DIRECTIONS FOR THIS TASK >> When a line in the listing contains the string "KALA", pick it out and copy it.

EXTRACTED MATERIAL >>
::::

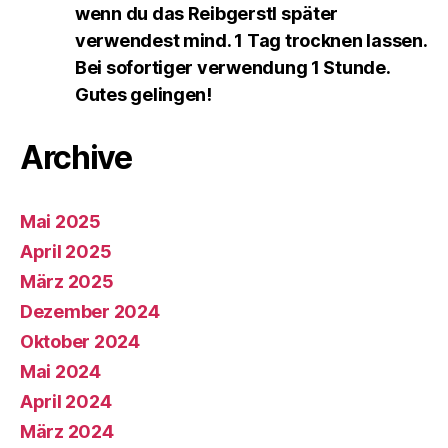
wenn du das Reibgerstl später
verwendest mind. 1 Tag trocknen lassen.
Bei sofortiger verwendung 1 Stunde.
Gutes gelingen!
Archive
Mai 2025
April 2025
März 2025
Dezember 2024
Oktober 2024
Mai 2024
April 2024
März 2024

::::

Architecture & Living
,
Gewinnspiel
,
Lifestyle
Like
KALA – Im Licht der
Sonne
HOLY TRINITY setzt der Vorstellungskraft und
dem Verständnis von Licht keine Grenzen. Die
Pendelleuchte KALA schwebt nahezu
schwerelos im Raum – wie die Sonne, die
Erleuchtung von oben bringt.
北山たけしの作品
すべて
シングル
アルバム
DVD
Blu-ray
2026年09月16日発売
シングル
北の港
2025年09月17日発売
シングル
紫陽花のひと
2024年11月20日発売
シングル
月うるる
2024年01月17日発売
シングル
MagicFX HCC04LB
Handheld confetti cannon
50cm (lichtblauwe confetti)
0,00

::::

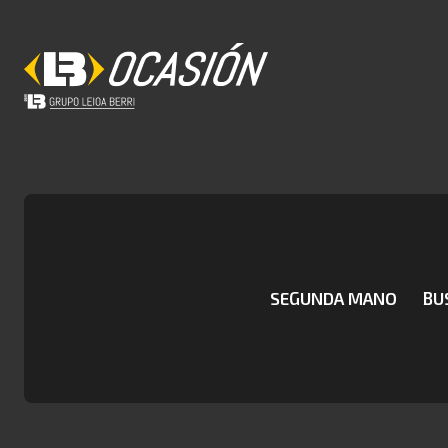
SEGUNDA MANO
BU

::::

ANSWER TO THE PROBLEM >>
KALA – Im Licht der
Pendelleuchte KALA schwebt nahezu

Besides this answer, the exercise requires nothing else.